Jed A. Levine,
President Emeritus,
Director of External Relations

Facing Fatigue and Burnout

I am writing this on Dec. 1st, 2020. Exactly one year ago, the first case of COVID-19 was detected. It was the start of a worldwide pandemic and has turned our lives upside down. It has been nine months since the virus came to the U.S., and if you are anything like me, you are very tired of it. We’ve had to adjust to new routines like wearing a face mask, frequent hand washing, sanitizing work spaces and phones, daily news bulletins about the number of new cases, and reports of hospitalizations and deaths. It’s been bleak and scary.  We’re all living with heightened levels of stress. Our holiday traditions have been altered. There is little stability, and it is very unsettling. We’re all exhausted. There’s a name for it: Pandemic Fatigue.

Sound familiar? For dementia caregivers, they are familiar with the feelings of exhaustion, constant stress, heightened anxiety, always being on high alert, and not knowing what tomorrow will bring.  It is called Caregiver Burnout. Because Alzheimer’s and other dementias have a long timespan, it can feel like there is no end in sight. The parallels to Pandemic Fatigue are many.

The antidote to both Caregiver Burnout and Pandemic Fatigue are based on the same principles:

Breath, being, and balance.

Find time for self-care. Remember to breathe deeply and consciously. Be with your feelings. Connect with friends and family. Seek professional support, such as that offered by CaringKind.
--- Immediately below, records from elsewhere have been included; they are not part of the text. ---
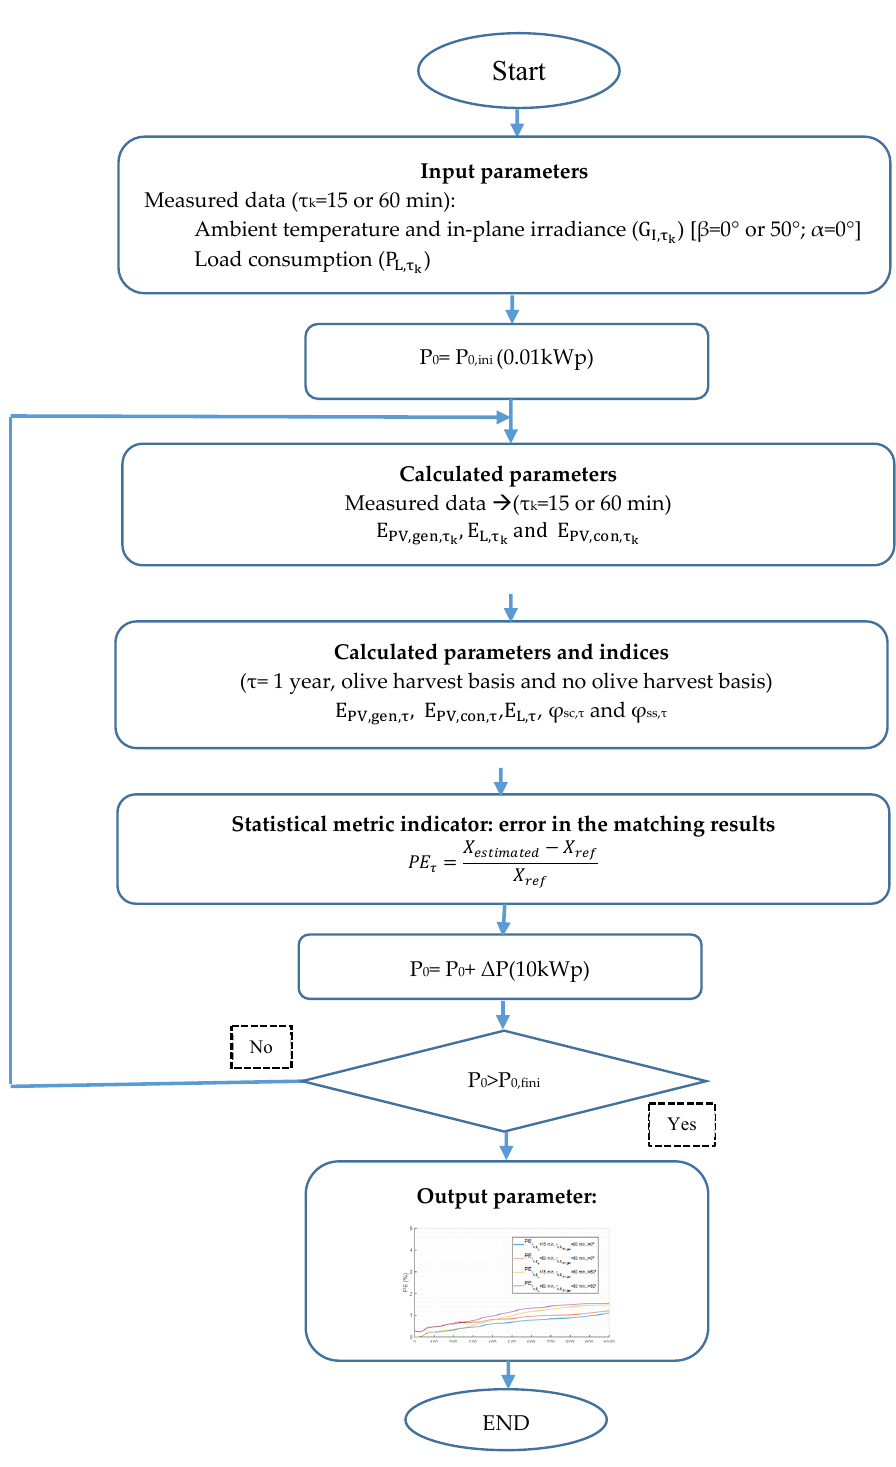
Figure 2. How to estimate the percentage error as function of the nominal array power, P 0 [51,52,64]. ◦ where P 0,fini corresponds to 1000 kWp and β fini has a value of 90 Figure 2 How to estimate the percentage error as function of the n ominal array power, P 0 [51,52,64].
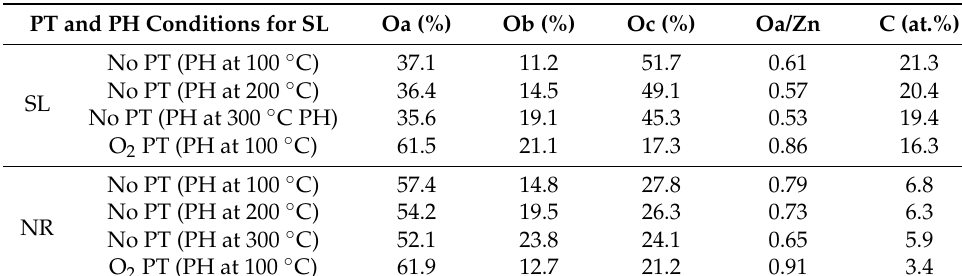
Table 3. Percentage values of the XPS O1s satellite peaks from the as-coated (PH at 100, 200, and 300 ◦ C) and O 2 -plasma-treated (PH at 100 ◦ C) SLs and NRs grown on each SL crystal. Each percentage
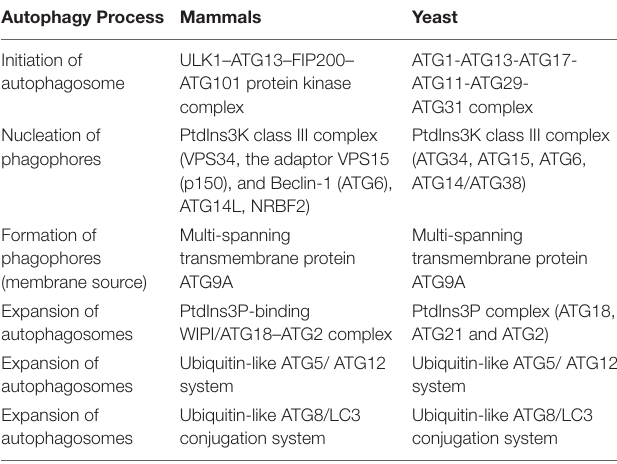
TABLE 1 | Function of ATGs in different steps during autophagosome biogenesis. Autophagy Process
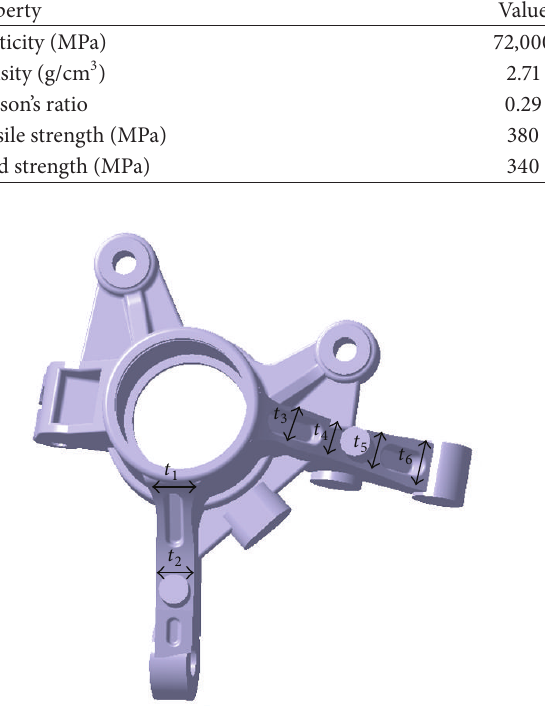
Figure 7: Definition of shape design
Make opportunities to balance your life with affirming and pleasurable activities that will restore and heal you.  Spend time in nature, exercise, meditate, laugh, or make music.

For COVID-19, we can see a future without the virus, when the vaccine is available to all. Until that time arrives, continue to follow the CDC guidelines. Taking a positive action against the spread of this virus also lowers our anxiety about it.